Susan Burling Ward is refined, educated, and strong-willed. Her husband, Oliver, is a handsome adventurer of cruder habits, who brings a pistol when he comes courting, yet who is humbled in the presence of Susan's sophistication. As we follow Susan on her first journey across the young country—"not to join a new society but to endure it"—we experience the West through the eyes of a true easterner, horrified at the lack of culture, the quickly fabricated cities, the dust, dirt and heat. Susan eventually finds herself able to appreciate the raw beauty of her new surroundings, and is even successful in building comfortable homes for her family.

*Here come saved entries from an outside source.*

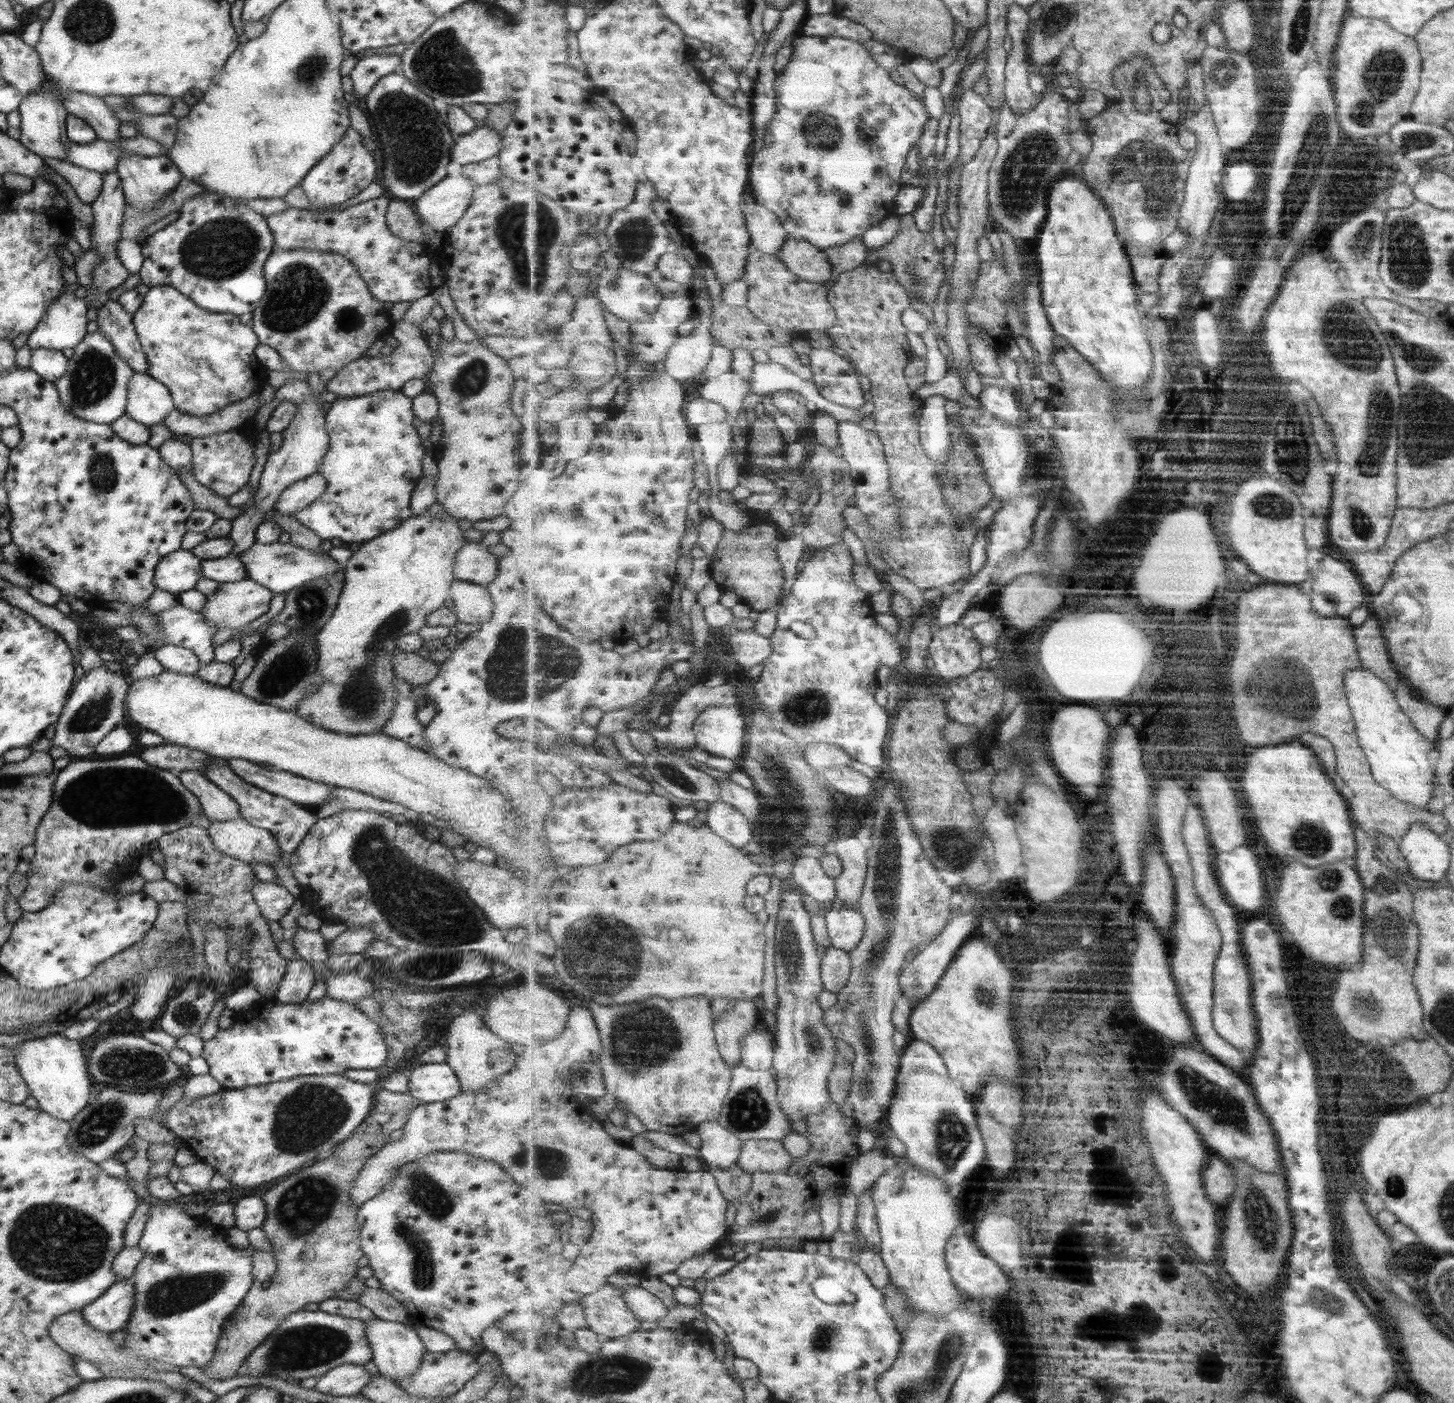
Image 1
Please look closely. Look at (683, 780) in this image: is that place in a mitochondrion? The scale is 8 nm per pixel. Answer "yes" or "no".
yes

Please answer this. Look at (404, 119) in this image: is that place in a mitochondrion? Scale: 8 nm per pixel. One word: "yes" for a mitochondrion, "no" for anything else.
yes

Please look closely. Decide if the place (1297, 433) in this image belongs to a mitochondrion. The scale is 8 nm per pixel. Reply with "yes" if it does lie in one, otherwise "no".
yes

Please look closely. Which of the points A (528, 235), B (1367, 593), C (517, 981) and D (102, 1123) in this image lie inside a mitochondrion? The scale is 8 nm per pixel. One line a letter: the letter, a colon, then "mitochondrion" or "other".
A: mitochondrion
B: other
C: other
D: mitochondrion

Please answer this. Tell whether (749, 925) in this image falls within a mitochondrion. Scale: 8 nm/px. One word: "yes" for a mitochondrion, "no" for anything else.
no

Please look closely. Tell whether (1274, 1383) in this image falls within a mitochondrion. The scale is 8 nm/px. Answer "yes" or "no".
no

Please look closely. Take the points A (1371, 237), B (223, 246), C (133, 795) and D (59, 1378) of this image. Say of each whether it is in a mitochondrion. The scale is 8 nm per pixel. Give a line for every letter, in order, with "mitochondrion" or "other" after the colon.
A: mitochondrion
B: mitochondrion
C: mitochondrion
D: other

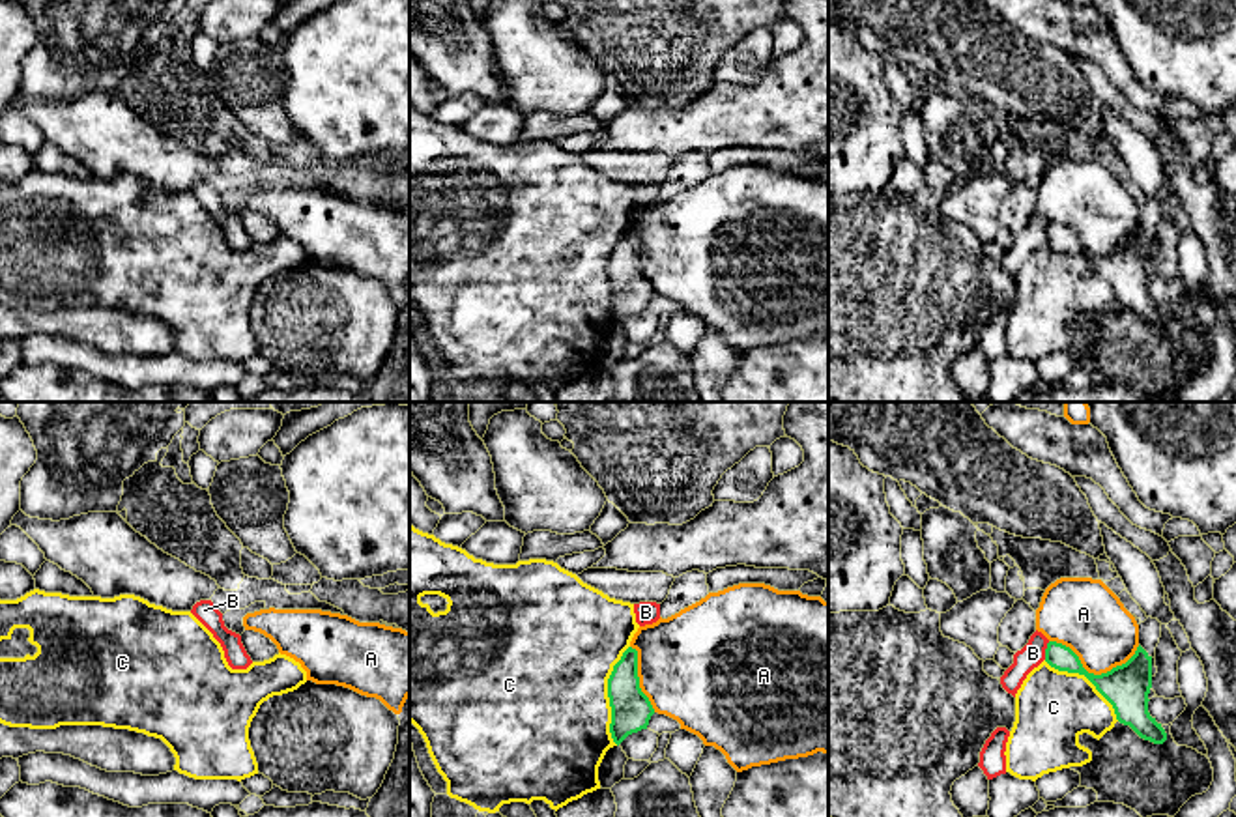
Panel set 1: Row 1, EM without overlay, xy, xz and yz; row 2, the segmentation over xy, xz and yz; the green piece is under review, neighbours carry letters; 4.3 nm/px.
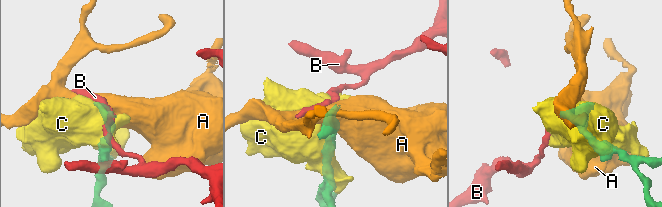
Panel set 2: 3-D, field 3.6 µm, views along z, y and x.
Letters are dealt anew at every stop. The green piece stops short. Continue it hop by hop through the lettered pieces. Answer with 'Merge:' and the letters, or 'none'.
Merge: none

Yet throughout her married life she defines herself through her east coast roots, debating Oliver's worthiness as a husband and provider, and assessing what she has given up in exchange for a life of adventure and uncertainty.

In Susan and Oliver's numerous disappointments and incidents of misfortune we find Stegner exposing the myth of America's west as a land of golden opportunity and fearless cowboys. It is a theme we find in many of his novels, along with a passionate appreciation of the western landscape. Indeed, Stegner's most magnificent writing can be found in his descriptions of the mountain peaks, deep canyons, winding ravines, and vast stretches of plain and prairie. The terrain becomes a character in its own right, deserving of fear and respect, forcing its will on the people who carve their homes out of its resistant rock and soil. But we must not label Stegner merely a regional writer. To do so would overlook his technical brilliance, which shines through in this novel in his choice of narrator: retired historian Lyman Ward, whose degenerative bone disease has confined him to a wheelchair and left him unable to move his head from side to side. Lyman's literal tunnel vision elucidates the figurative—as an historian he looks to the past, and as a disillusioned husband and father, he finds solace in it. But, as he discovers in the course of researching his grandmother's biography, even he cannot escape the present and some measure of self-examination.

Without Lyman's narrative input, Susan Burling Ward's story would have flattened into epic melodrama; his perspective broadens the novel's scope, and enables us to draw parallels between Susan's life and his own, between her century and ours. Although the term 'angle of repose' refers to a resting point, Stegner's novel, if nothing else, helps us recognize America as a nation in constant flux, engaged in incessant struggle between east and west, between young and old, between myth and reality, between reaching for one's dreams, and settling for less.

Angle of Repose was written during a time of tremendous political and social upheaval in America, and Lyman's frequent reflections on the era create much of the tension in the novel. Yet some twenty years after its publication the character's personal histories continue to be relevant and edifying. They are America's stories, part of her past and present—undoubtedly part of her future. (From the publisher.)